Bill Bratton was just quoted in the Post saying that the NYPD is conducting too few stop and frisks.
Who would have thought that the shameful practice of mass stop, question, and frisk would ever end? Actually, I did (though I was two years too quick to predict its gradual demise). I knew there was internal pressure from up high in the NYPD to reduce quota-based stops. But nobody I know, certainly not me, expected the stops to completely stop! For that, we can thank not just the stop and frisk lawsuit but the absurd over-reaction of the PBA.
We’re down to 3,000 stops a month. That’s 36,000 stops a year. Back when the NYPD conducted almost 700,000 stops a year (in 2011), I said that most of these stops were quota (er, “productivity”) driven, not needed, and bad police work.
More recently I wrote:
We now know that all these stops were not needed. Throw out that bathwater! But be careful, because there is baby somewhere in that murky water. Surely some of these stop are needed. You know, the stops based on officers’ reasonable and honest suspicion.
We need to ensure we don’t let “stop and frisk” give a bad name to good police officers using discretion legally stopping (and questioning, and sometimes frisking) suspects.
So is there a “right” number of stop, question, and frisk? I hate to quantify individual acts of police discretion (doing so is what got us into the stop and frisk mess). Bratton pointed out that stops should be “based on what officers are seeing and what they are reacting to. There is no number that you want to project toward.” But on a city-wide macro level, I think it’s fair to expect a certain number of proactive stops conducted by the NYPD en masse.
Based on my intuition (and the “hit rate” for white people stopped, I suspected that an 80 percent reduction in stops would have no adverse effects (and much positive impact on police morale and police/community relations. Cut stops 80 percent and what’s left, the remaining 20 percent, might actually serve an essential crime prevention purpose.
An 80 percent reduction from the peak would have been about 11,000 stops a month. (Put another way, this is less than one stop per month per patrol officer. Of course that number is just an intuitive guess. Perhaps the ideal number of stops is half or twice that.) But no matter how you look it, 3,000 stops per month is to low. To paraphrase a politically incorrect sign in the police station in which I used to work, “Unlike the citizens you police, you are required to work for your government check.” Police officers (and the PBA) would be wise to remember that.

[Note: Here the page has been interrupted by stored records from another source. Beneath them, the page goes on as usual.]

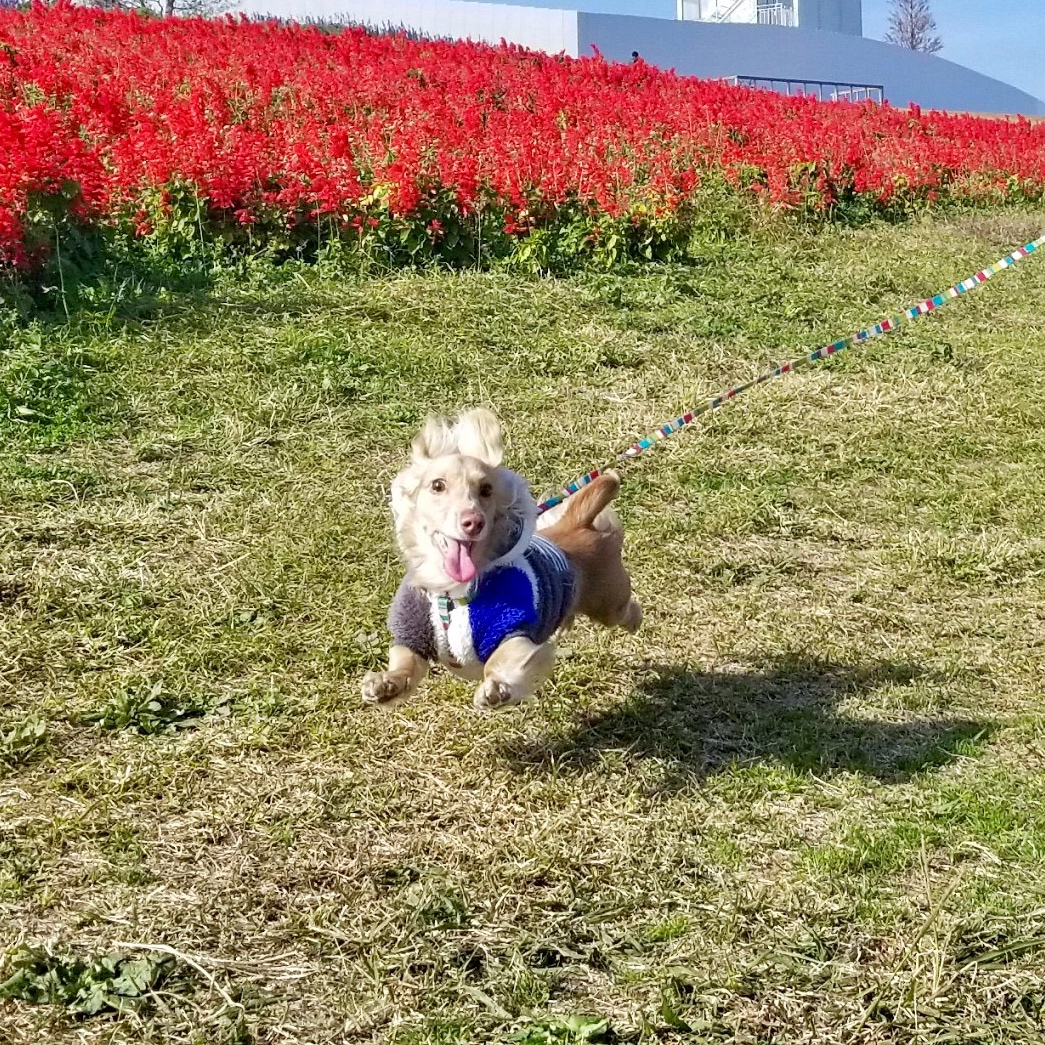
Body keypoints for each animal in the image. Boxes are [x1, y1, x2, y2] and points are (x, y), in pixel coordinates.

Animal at [361, 407, 643, 710]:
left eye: (486, 489)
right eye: (437, 485)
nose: (473, 521)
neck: (452, 592)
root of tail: (577, 525)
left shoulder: (513, 626)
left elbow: (501, 660)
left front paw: (496, 689)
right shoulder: (415, 634)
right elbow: (405, 663)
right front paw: (384, 685)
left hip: (609, 604)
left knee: (628, 610)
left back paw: (634, 620)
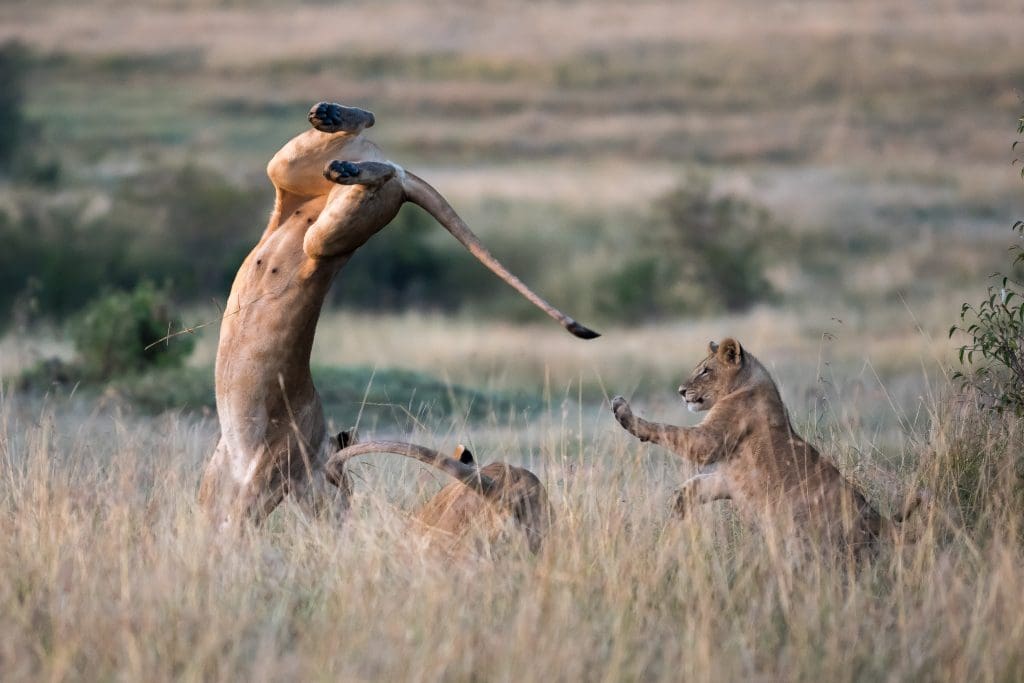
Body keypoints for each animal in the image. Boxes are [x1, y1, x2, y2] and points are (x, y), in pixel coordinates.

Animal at [198, 101, 598, 532]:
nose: (345, 513)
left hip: (325, 228)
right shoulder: (243, 480)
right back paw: (333, 128)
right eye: (343, 484)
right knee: (373, 150)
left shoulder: (263, 475)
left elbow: (229, 528)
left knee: (385, 171)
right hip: (296, 183)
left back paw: (343, 155)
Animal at [610, 339, 925, 552]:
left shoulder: (709, 440)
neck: (747, 383)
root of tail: (877, 517)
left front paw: (624, 412)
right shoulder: (729, 477)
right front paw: (678, 502)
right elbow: (700, 484)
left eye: (705, 371)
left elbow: (668, 431)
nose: (680, 391)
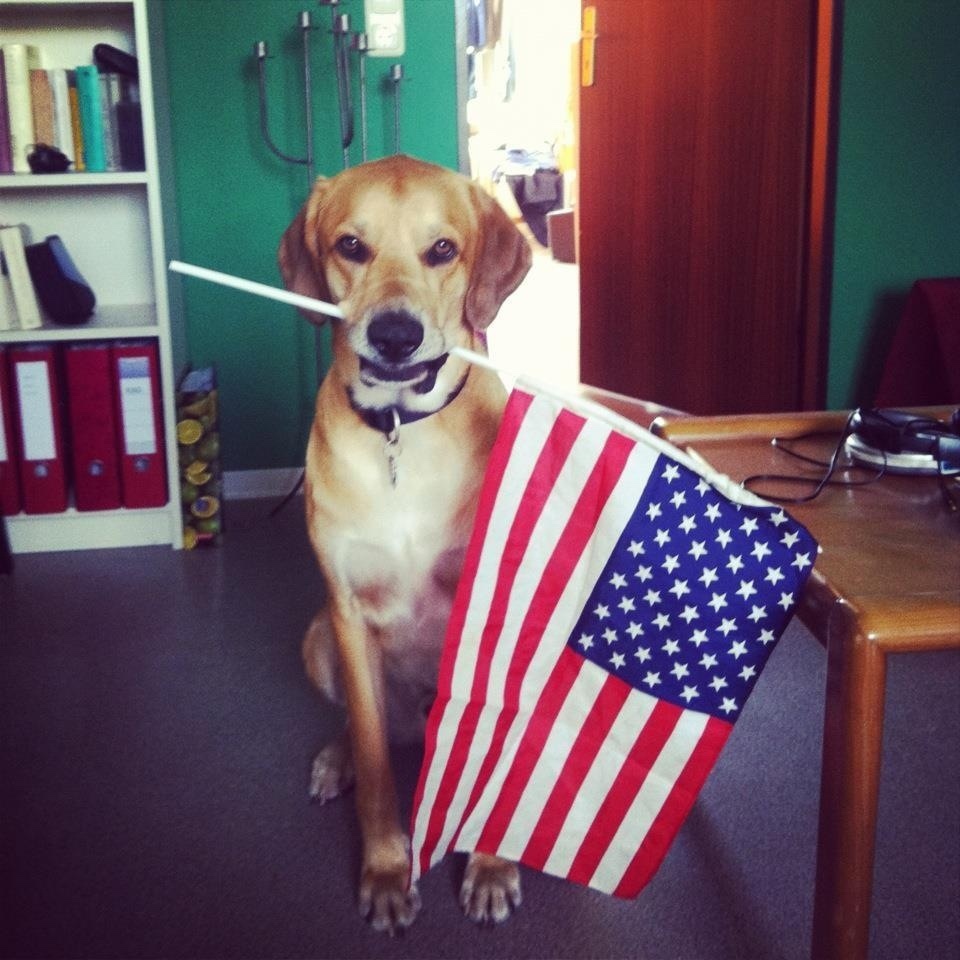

I will admit that I am not up on the entire "stop and frisk" controversy. I do have to ask a simple question without becoming enveloped in this overly politicized frenzy. It's my pretty educated understanding that the stop phase is based on A. consent, B. reasonable suspicion and C. probable cause = If none of these exist – the police really can't stop you. Secondly, I understand that a certain amount of articulatable facts need to be present to conduct a pat search… so without going into much detail am I to understand the the NYPD's stop and frisk program was in violation of the 4th amendment?
Regardless, I don't think you can put numbers on whether a police officer exercises discretion to do his job or not. 1 stop a month is ridiculous in regards to a police officer actually doing there job. Are you seriously trying to insinuate that a even remotely decent officer with his eyes open won't see reasonable cause to stop someone during an entire shift? A week? Two weeks? I want my cops out there stopping people – I want them doing it right, but I want them doing it. Just my two cents….
It is all slightly absurd. It is not too much to ask police to do their job. But yes, to make a long story short, many NYPD were stopping people without legit reasonable suspicion (and this in violation of the 4th amendment) in order to meet what they, the officers, felt was quota pressure (and quotas are illegal, for what it's worth). To the tune of 55,000 stops a month.
It is indeed hard to imagine that an officer couldn't find a suspicious person to stop at least once a week…
And one important clarification: there is no such thing as "reasonable cause." There is "reasonable suspicion" for a stop or frisk and "probable cause" for a search or arrest.
Probable cause is a high legal standard than reasonable suspicion. So if you have probable cause, you by definition have have reasonable suspicion.
To conduct a "pat search" (better known as a "Terry Frisk," to not confuse it with a "search"), a reasonable officer needs to have reasonable suspicion that a subject might be armed.